ASSIGNMENT: Find and copy each line of the listing below that has the word "four" in it.
:::
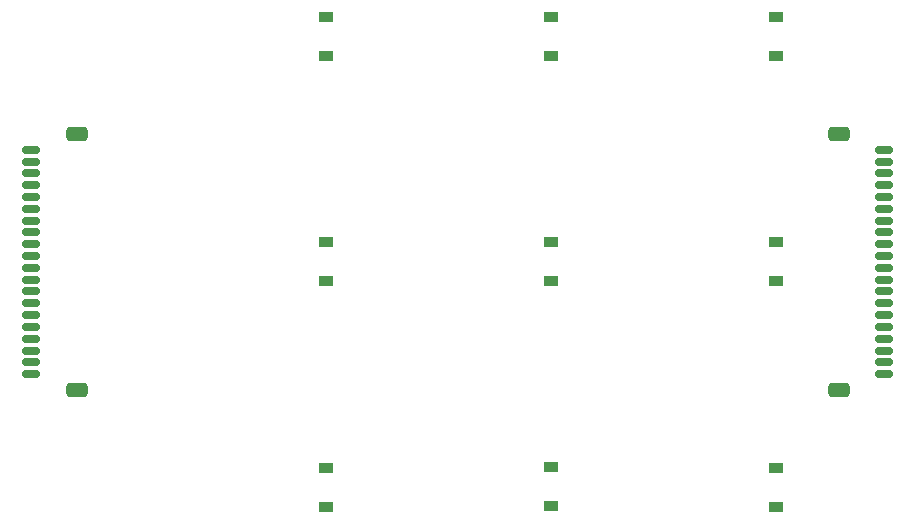
<source format=gtp>
%TF.GenerationSoftware,KiCad,Pcbnew,(6.0.9)*%
%TF.CreationDate,2023-01-13T15:25:33-06:00*%
%TF.ProjectId,Programmable Keys,50726f67-7261-46d6-9d61-626c65204b65,rev?*%
%TF.SameCoordinates,Original*%
%TF.FileFunction,Paste,Top*%
%TF.FilePolarity,Positive*%
%FSLAX46Y46*%
G04 Gerber Fmt 4.6, Leading zero omitted, Abs format (unit mm)*
G04 Created by KiCad (PCBNEW (6.0.9)) date 2023-01-13 15:25:33*
%MOMM*%
%LPD*%
G01*
G04 APERTURE LIST*
G04 Aperture macros list*
%AMRoundRect*
0 Rectangle with rounded corners*
0 $1 Rounding radius*
0 $2 $3 $4 $5 $6 $7 $8 $9 X,Y pos of 4 corners*
0 Add a 4 corners polygon primitive as box body*
4,1,4,$2,$3,$4,$5,$6,$7,$8,$9,$2,$3,0*
0 Add four circle primitives for the rounded corners*
1,1,$1+$1,$2,$3*
1,1,$1+$1,$4,$5*
1,1,$1+$1,$6,$7*
1,1,$1+$1,$8,$9*
0 Add four rect primitives between the rounded corners*
20,1,$1+$1,$2,$3,$4,$5,0*
20,1,$1+$1,$4,$5,$6,$7,0*
20,1,$1+$1,$6,$7,$8,$9,0*
20,1,$1+$1,$8,$9,$2,$3,0*%
G04 Aperture macros list end*
%ADD10R,1.200000X0.900000*%
%ADD11RoundRect,0.150000X-0.625000X0.150000X-0.625000X-0.150000X0.625000X-0.150000X0.625000X0.150000X0*%
%ADD12RoundRect,0.250000X-0.650000X0.350000X-0.650000X-0.350000X0.650000X-0.350000X0.650000X0.350000X0*%
%ADD13RoundRect,0.150000X0.625000X-0.150000X0.625000X0.150000X-0.625000X0.150000X-0.625000X-0.150000X0*%
%ADD14RoundRect,0.250000X0.650000X-0.350000X0.650000X0.350000X-0.650000X0.350000X-0.650000X-0.350000X0*%
G04 APERTURE END LIST*
D10*
%TO.C,D3*%
X175418750Y-101725000D03*
X175418750Y-98425000D03*
%TD*%
%TO.C,D9*%
X213518750Y-101725000D03*
X213518750Y-98425000D03*
%TD*%
%TO.C,D1*%
X175418750Y-63562500D03*
X175418750Y-60262500D03*
%TD*%
%TO.C,D4*%
X194468750Y-63562500D03*
X194468750Y-60262500D03*
%TD*%
%TO.C,D5*%
X194468750Y-82612500D03*
X194468750Y-79312500D03*
%TD*%
D11*
%TO.C,J2*%
X222662500Y-71462500D03*
X222662500Y-72462500D03*
X222662500Y-73462500D03*
X222662500Y-74462500D03*
X222662500Y-75462500D03*
X222662500Y-76462500D03*
X222662500Y-77462500D03*
X222662500Y-78462500D03*
X222662500Y-79462500D03*
X222662500Y-80462500D03*
X222662500Y-81462500D03*
X222662500Y-82462500D03*
X222662500Y-83462500D03*
X222662500Y-84462500D03*
X222662500Y-85462500D03*
X222662500Y-86462500D03*
X222662500Y-87462500D03*
X222662500Y-88462500D03*
X222662500Y-89462500D03*
X222662500Y-90462500D03*
D12*
X218787500Y-70162500D03*
X218787500Y-91762500D03*
%TD*%
D10*
%TO.C,D6*%
X194468750Y-101662500D03*
X194468750Y-98362500D03*
%TD*%
D13*
%TO.C,J1*%
X150400000Y-90462500D03*
X150400000Y-89462500D03*
X150400000Y-88462500D03*
X150400000Y-87462500D03*
X150400000Y-86462500D03*
X150400000Y-85462500D03*
X150400000Y-84462500D03*
X150400000Y-83462500D03*
X150400000Y-82462500D03*
X150400000Y-81462500D03*
X150400000Y-80462500D03*
X150400000Y-79462500D03*
X150400000Y-78462500D03*
X150400000Y-77462500D03*
X150400000Y-76462500D03*
X150400000Y-75462500D03*
X150400000Y-74462500D03*
X150400000Y-73462500D03*
X150400000Y-72462500D03*
X150400000Y-71462500D03*
D14*
X154275000Y-91762500D03*
X154275000Y-70162500D03*
%TD*%
D10*
%TO.C,D8*%
X213518750Y-82612500D03*
X213518750Y-79312500D03*
%TD*%
%TO.C,D7*%
X213518750Y-63562500D03*
X213518750Y-60262500D03*
%TD*%
%TO.C,D2*%
X175418750Y-82612500D03*
X175418750Y-79312500D03*
%TD*%
M02*

</source>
:::
RESULT FOR THIS EXERCISE:
0 Add four circle primitives for the rounded corners*
0 Add four rect primitives between the rounded corners*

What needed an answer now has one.